Проходит восемь дней, и все это время Хелен часто думает о Йозефе Хоффмане. Каждый день она чувствует какое-то смутное беспокойство, хотя назвать его причину затруднилась бы. Не то чтобы она ожидала встретить Мельмот Свидетельницу в коридорах библиотеки или в проходах между стеллажами супермаркета, как только у сотрудников кончится рабочий день, – будь это такая ерунда, ее было бы легко выбросить из головы. Но прочесть рукопись Хоффмана было все равно что выслушать исповедь, а Хелен не годится на роль исповедника, потому что не искупила собственных грехов. Это приводит ее в такое смятение, что теперь она избегает библиотеки, не желая видеть ни стол под номером двести девять (различит ли она царапины в тех местах, где пальцы умирающего Хоффмана вцепились в кожаную обивку?), ни Карела Пражана, несмотря на всю их дружбу.
Проходит девять дней, наполненных мелкими пакостями Альбины Гораковой (кусочек пирожного, втоптанный в ковер прямо на пороге ее комнаты; подожженные с утра пораньше благовония в маленьких конусах, наполнившие жарко натопленную квартиру густой духотой) и переведенными на английский тридцатью девятью страницами немецкого текста и шестью – чешского. На десятый день Хелен приходит в голову, что Карел еще никогда не молчал так долго, и она пишет ему сообщение. «Давно тебя не видела. У тебя все хорошо или ты все-таки простудился, как я и говорила? Тее привет, скоро увидимся». Тщательно выверенное соотношение заботы и беспечности, идеально соответствующее их дружбе. Проходит еще день, и она отправляет второе сообщение, на долю градуса теплее: «Надеюсь, с вами обоими все в порядке. Я должна вернуть тебе рукопись. Может, я загляну в гости как-нибудь попозже?» Хелен не собирается признаваться, что часто думает о Кареле не как об отдельной личности, а как о части большого целого – Карела-и-Теи, их совместных ужинов за блестящим от воска и пролитого вина столом, которые закончились, когда Тею едва не убил тромб, и тех вечеров, когда она чувствовала себя немного свободнее.
На следующее утро Хелен наконец приходит в библиотеку и с удовлетворением обнаруживает, что вполне способна не смотреть ни на гипсовых младенцев, которые спускаются с потолка, пронзительно крича от боли, ни туда, где стоит стол двести девять. Она ищет Карела, но его нет. Вечером, убирая свои переводы в сумку, где уже лежит часть рукописи Хоффмана, она решается навестить друзей.

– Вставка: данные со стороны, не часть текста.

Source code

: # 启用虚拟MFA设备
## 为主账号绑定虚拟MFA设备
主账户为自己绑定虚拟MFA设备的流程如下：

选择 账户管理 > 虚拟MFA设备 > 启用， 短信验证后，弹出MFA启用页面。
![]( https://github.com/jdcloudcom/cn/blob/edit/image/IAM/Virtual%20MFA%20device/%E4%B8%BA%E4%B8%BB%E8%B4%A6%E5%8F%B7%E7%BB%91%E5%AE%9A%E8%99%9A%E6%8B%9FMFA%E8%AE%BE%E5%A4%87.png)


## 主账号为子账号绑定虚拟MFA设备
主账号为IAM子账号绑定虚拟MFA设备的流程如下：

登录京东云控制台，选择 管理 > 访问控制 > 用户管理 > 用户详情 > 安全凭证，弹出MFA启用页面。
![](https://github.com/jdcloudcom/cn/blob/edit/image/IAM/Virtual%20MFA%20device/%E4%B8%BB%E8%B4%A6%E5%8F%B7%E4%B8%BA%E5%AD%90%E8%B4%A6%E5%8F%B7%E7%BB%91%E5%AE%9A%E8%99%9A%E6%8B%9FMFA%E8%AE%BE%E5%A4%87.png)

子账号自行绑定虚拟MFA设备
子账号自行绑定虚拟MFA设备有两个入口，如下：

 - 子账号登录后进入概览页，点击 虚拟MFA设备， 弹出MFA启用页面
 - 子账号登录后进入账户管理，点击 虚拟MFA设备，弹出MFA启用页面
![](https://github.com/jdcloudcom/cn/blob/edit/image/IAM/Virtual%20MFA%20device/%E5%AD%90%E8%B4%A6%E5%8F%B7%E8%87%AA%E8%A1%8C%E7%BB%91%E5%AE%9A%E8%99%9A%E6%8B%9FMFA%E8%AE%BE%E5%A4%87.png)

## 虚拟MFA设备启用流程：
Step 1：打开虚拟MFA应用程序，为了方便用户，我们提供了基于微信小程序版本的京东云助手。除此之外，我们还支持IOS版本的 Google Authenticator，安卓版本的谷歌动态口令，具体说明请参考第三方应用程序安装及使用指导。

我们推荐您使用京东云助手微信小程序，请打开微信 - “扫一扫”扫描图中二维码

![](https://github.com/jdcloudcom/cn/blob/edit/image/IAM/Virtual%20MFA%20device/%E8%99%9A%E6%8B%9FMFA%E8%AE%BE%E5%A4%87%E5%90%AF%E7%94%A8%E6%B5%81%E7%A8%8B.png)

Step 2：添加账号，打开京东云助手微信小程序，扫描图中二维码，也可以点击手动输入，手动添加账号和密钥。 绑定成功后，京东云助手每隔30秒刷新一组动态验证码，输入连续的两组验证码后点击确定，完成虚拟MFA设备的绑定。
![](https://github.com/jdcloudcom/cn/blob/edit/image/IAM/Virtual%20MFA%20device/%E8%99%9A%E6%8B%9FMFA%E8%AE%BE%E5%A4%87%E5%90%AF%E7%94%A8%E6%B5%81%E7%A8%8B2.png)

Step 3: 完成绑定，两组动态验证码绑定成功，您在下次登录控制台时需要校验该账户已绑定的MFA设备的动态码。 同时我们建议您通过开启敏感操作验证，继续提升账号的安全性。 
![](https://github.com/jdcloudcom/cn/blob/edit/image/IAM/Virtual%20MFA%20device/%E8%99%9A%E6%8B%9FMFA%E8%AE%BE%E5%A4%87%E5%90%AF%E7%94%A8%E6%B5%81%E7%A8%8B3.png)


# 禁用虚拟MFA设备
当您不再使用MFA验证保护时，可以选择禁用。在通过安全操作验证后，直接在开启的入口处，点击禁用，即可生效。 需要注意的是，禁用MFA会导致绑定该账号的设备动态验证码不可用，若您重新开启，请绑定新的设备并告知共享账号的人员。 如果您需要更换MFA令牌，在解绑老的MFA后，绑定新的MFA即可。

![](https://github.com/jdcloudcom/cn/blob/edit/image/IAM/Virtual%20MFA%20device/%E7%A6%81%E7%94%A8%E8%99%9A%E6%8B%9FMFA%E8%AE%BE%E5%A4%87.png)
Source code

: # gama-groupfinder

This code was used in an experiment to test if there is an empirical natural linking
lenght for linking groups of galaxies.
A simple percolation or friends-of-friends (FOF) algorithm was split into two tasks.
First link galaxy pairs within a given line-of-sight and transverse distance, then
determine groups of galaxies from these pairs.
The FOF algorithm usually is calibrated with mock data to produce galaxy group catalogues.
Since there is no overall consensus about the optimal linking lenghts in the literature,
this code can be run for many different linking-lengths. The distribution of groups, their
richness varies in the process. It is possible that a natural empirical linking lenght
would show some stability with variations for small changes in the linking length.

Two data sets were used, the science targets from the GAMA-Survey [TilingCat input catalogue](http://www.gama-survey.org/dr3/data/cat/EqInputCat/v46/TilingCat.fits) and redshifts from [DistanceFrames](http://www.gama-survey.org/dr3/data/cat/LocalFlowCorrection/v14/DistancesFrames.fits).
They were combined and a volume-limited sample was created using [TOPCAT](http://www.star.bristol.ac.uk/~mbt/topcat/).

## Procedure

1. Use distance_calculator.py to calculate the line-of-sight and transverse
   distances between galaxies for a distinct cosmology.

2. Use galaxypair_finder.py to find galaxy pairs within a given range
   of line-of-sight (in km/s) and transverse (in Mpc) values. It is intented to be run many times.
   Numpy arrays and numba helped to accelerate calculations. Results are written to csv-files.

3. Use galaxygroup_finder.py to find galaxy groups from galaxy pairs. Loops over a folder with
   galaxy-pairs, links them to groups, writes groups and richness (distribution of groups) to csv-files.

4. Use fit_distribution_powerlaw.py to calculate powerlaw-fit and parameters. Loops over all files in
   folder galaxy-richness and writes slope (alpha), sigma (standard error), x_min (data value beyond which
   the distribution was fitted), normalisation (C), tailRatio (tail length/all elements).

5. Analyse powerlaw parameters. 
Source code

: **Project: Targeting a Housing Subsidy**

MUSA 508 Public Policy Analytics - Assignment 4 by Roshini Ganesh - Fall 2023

Это несвойственно ей до такой степени, что, ныряя под каменную арку и встречаясь взглядом с продавцом в билетной кассе (он понимает, что ее не соблазнить опереттами под сводами бывших церквей), Хелен удивляется самой себе: она идет в гости без приглашения? Это она-то? Она затягивает потуже то и дело сползающий пояс. А почему бы и нет? У нее с собой чужие бумаги, и она будет проходить мимо дома их владельца, так что это всего-навсего вопрос хорошего воспитания.
Вечер выдался снежным, велосипеды и мусорные урны все в белом. Сейчас метель уже прекратилась, но в воздухе продолжает кружиться пыль, словно опалы шлифуют о камень. Смельчаки, рассевшиеся под навесами на стульях с овчинными подстилками, с довольным видом ежатся от холода, а у них над головами церковные песнопения мешаются со светскими мелодиями. «Вот она! – говорят англичане. – Настоящая зима, как во времена нашей юности, когда птицы проклевывали фольгу на бутылках с молоком, которые стояли под дверью». Они платят бешеные деньги за плохое пиво и считают, что это дешево.
Карел и Тея живут сразу за Староместской площадью, через которую Хелен проскальзывает незамеченной, почти ничего не замечая и сама. Она более или менее научилась сопротивляться иллюзорности фасадов, создающих такое впечатление, будто в любое мгновение их можно отдернуть, как шторы. Добравшись до дома друзей, Хелен переводит дыхание и осознает, что шла немного быстрее обычного, словно бы ее подгонял звук чьих-то шагов по мостовой. Вниз по переулку, пройти под аркой, – пригнувшись, хотя каменная дуга довольно высоко над головой, – и вот двор, в который смотрят окна четырех домов, и знакомая дверь, заваленная снегом.